ヨットをやっていて身についた考え方があります。それは、成し遂げたいことに取り組む時には、”できるできないに関わらず”、正しいことをやり続けることが必要ということです。
例えば、レースで半分以上の順位をとりたい、という目標があったとします。その目標を持ったのが、レースに出始めたばかりの2年生のときだったとすると、もちろん実力は伴っていません。スタートや回航など、稚拙なところが多くあるはずです。私の考え方というのは、できないことだからと言って、スタートの時自分から第2線、第3線に入っていこうとしたり、マークと艇の間隔を大きく開けて回ろうとしたりするのは間違っている、ということです。もちろんその時の天候がとても荒れていたりしたら話は別ですが。高い順位をとるために、いい位置でスタートすることや、締めてマーク回航することは必要です。やらなければならないとわかっているのに、危険だからとそこから逃げ続けていると、一向にできるようにはならないというわけです。
目標までの正しい道のりがわかっているのに、それを外れることは間違っている、というとすごく当たり前のことに聞こえますが、意外とできないことです。それは、できない理由が、怠慢というより、知識が無いから、ということが多いからです。上では怠慢が原因の例を出しましたが、正しいスタート、回航がわからない人に、ちゃんとやれと諭す、というのは違うのでは?ということです。なので、自分が得た考え方を実践するには、正しいことが何なのか理解するために、正しい知識をつける、というのも必要です。
正しい知識を得た上で、トライ&エラーを繰り返しながら正しいことを積み上げていけば、確実に目標に近づいていけます。4年目でリザルトがどんどんよくなってきたとき、自分はそれを実感しました。これを読んでくれた後輩たちには、こういう考え方があるんだと頭の片隅においてくれるとうれしいです。

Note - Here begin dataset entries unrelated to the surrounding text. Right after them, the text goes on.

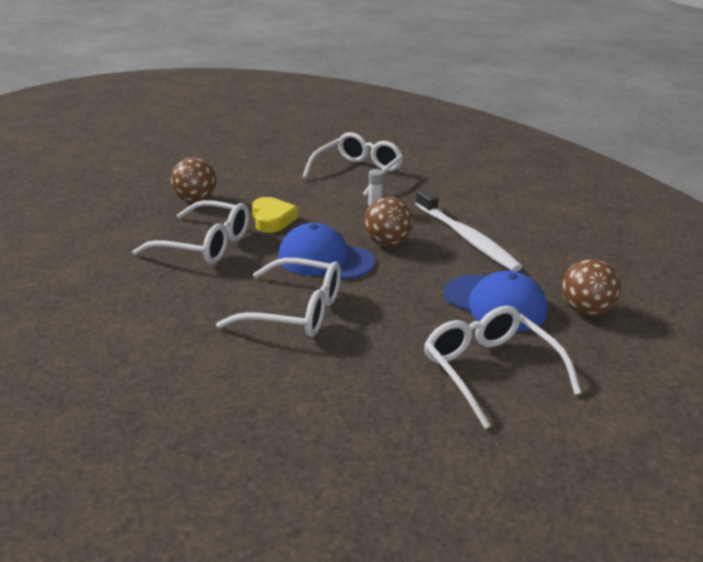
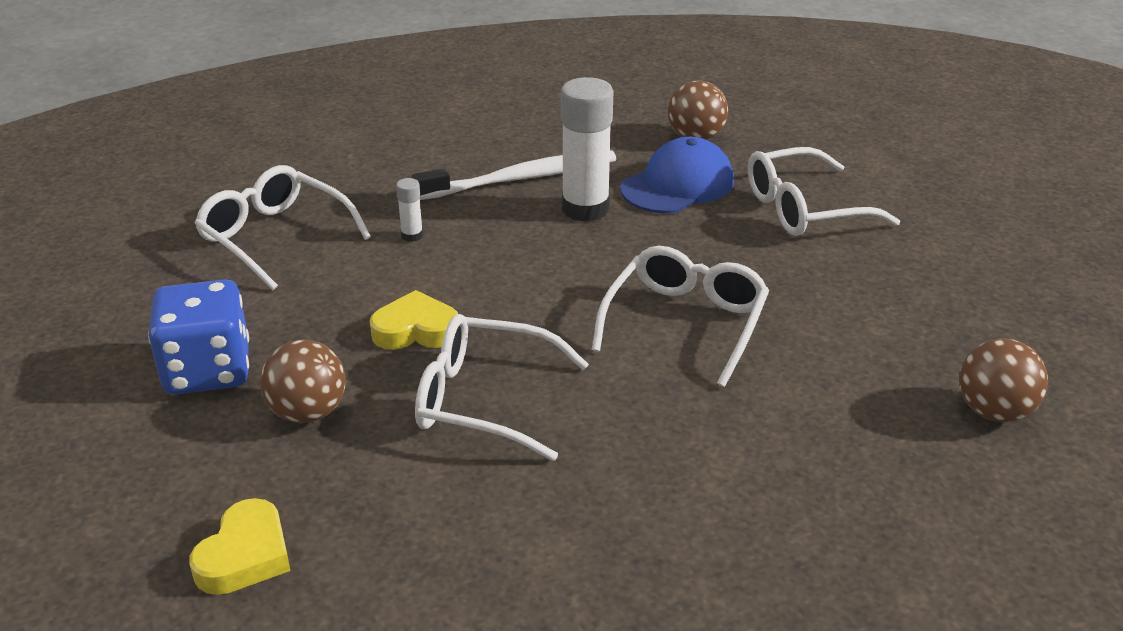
camera: 80 degrees left, 5 degrees up
white glasses [132,200,249,264] -> white glasses turned 105 degrees counterclockwise [415,314,589,461]
blue cap [278,223,375,280] -> none
brown ball [364,197,413,246] -> brown ball moved to [959,338,1048,422]
none -> blue dice [148,279,249,395]
none -> yellow heart [189,498,290,595]
none -> white glue stick [561,77,614,222]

最後になりますが、多くの方に支えられて、この4年間を全うすることができました。本当にありがとうございました。このブログの始めに引退して精神的に楽になったと書きましたが、それは新たなことに挑戦することができるようになったことを意味します。自分は船と一体となってクルーワークをすることが大好きで、ヨットレースも大好きなので、クルーザーや何かしらのディンギーに乗ってみたり、レース運営に関わっていくのも面白そうだと感じています。海に出て非日常を感じられるという経験はとても貴重なので、この部活でいただいたご縁をこれからも大切にしていきたいです。ここまで読んでいただき、ありがとうございました。